Isso é um indício de que o sistema de saúde está falhando em detectar casos e tratá-los antes que possam se disseminar. Um dos fatores que contribuem para o avanço das cepas resistentes é a descontinuidade do tratamento, com ciclos incompletos de dosagem de antibiótico. Em vez de a droga matar a bactéria, abre oportunidade para o patógeno evoluir e adquirir resistência ao fármaco.
— Existe uma tendência, nesses casos, de colocar a culpa no paciente que abandonou o tratamento. Isso é verdade para uma parte, mas não é verdade para uma parcela grande de casos, que são os de resistência primária — diz a sanitarista Marcela Bhering, da Fiocruz.
Um trabalho da pesquisadora, em parceria com o Afrânio Kritski, da UFRJ, investigou casos entre 2000 e 2019 e indica que a ocorrência de tuberculose com resistência primária no Rio de Janeiro aumentou de 7,7% para 38,4% no período.
O estado tem sido um foco preocupante da doença nos últimos anos.
— O Rio de Janeiro é um dos estados com maior incidência de tuberculose do Brasil, é o campeão em mortalidade pela doença e concentra 25% dos casos da forma multi-resistente do Brasil — afirma Bhering.
O cenário urbano da região metropolitana é um dos fatores que contribuem para isso:
— Se explica pela própria questão socioeconômica, por a gente ter várias comunidades.
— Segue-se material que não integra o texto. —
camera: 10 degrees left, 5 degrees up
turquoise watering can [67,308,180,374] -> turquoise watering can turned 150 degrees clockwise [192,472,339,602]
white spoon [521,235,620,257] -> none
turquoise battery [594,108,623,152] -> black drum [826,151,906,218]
Em favelas existem populações carentes muito agregadas — diz.
A dificuldade que o país tem para aprimorar o diagnóstico e o tratamento da tuberculose, porém, não é fruto apenas das limitações de recursos. Com frequência, pacientes que passam do estágio latente para o ativo da doença e são diagnosticados com formas resistentes são monitorados por sistemas de notificação diferentes. Isso dificulta as autoridades de saúde acompanharem essas pessoas.
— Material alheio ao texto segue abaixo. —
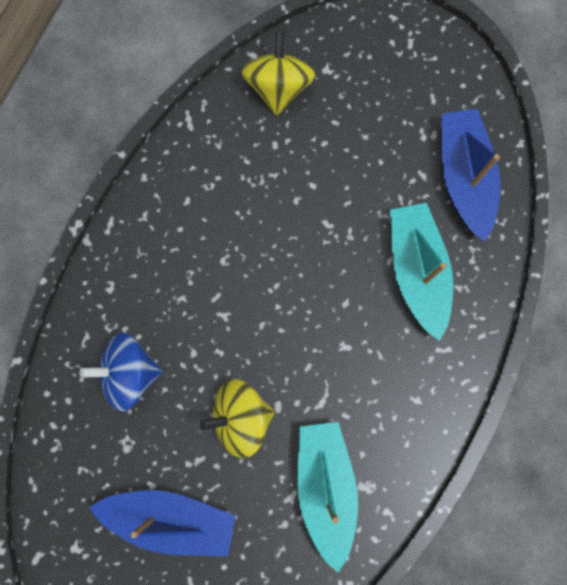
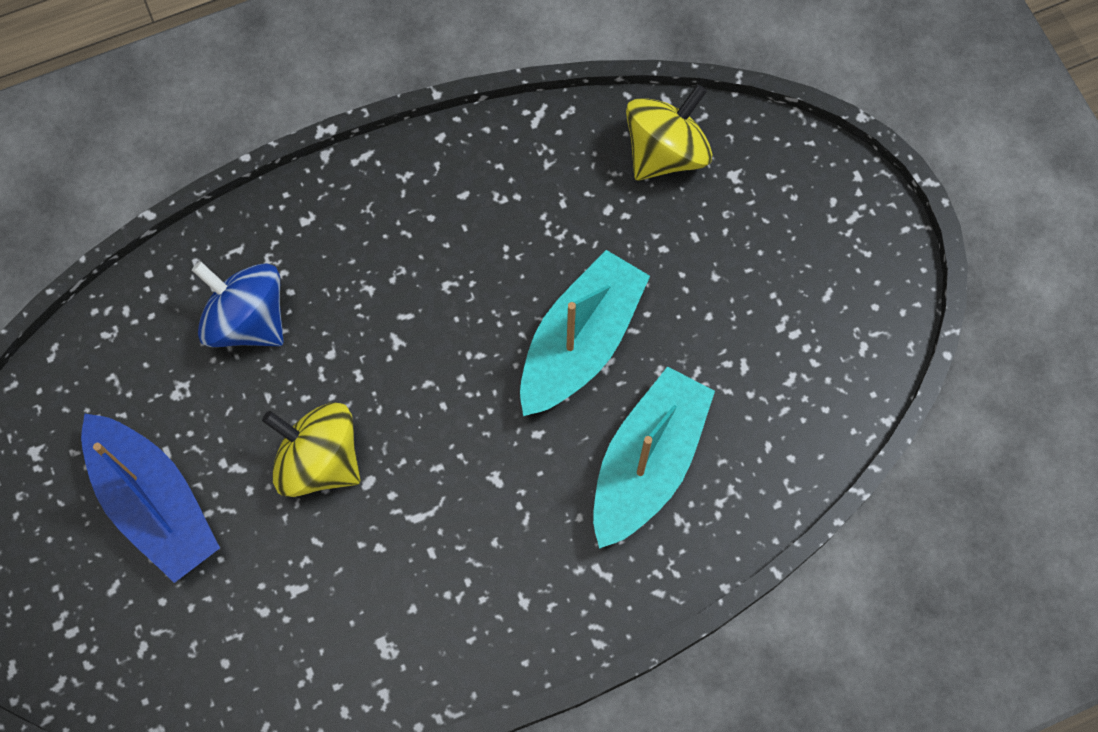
camera: 40 degrees right, 10 degrees down
turquoise boat [297,422,358,573] -> turquoise boat moved to [520,250,650,416]
blue boat [441,109,501,242] -> none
— As bases de dados para tuberculose no Brasil são boas. O problema é que elas não conversam entre si — afirma Domingos Alves, pesquisador da Faculdade de Medicina de Ribeirão Preto, da USP, que estuda uma solução para o emaranhado de siglas que se tornou o monitoramento da tuberculose no Brasil.
— No nível nacional, nós temos o Sinan coletando dados de tuberculose. No estado de São Paulo nós temos o TBWeb. Agora, quando o paciente desenvolve resistência, é monitorado em outro sistema, o SITE-TB. No Adolvo Lutz eles fazem os exames conectados a um outro sistema, o GAL — lista o cientista.
Alves está liderando agora um projeto que batizou de ConnectTB, para conectar os diversos sistemas do país. Inicialmente, a iniciativa abrange São Paulo e Rio.
Genômica
Uma outra iniciativa para tornar o monitoramento de tuberculose resistente mais ágil está sendo liderada por Ferrazoli e Ângela Brandão, do Adolfo Lutz. Elas integram a rede internacional CRyPTIC, que usa genômica para rastrear as cepas mais preocupantes.
Ana Luíza Gilbertoni, pesquisadora da Universidade Oxford que integra a iniciativa, afirma que o peso da tuberculose na saúde mundial ainda não atrai atenção equivalente do público.
— A maioria das pessoas não faz ideia de que é ainda um problema tão relevante — diz a pesquisadora. — A tuberculose sempre foi a doença infecciosa que mais matou no mundo, agora desbancada pela Covid-19. Na última década matou mais de 1,5 milhão de pessoas.
Gilbertoni ressalta também a importância de frear a resistência a antibióticos.
— Numa tuberculose que é insensível aos medicamentos, na melhor das hipóteses o tratamento dura por seis meses, tomando quatro drogas diferentes. Na pior das hipóteses, o tratamento demora de um a dois anos, introduzindo drogas endovenosas, e com muito potencial para efeito colateral — explica.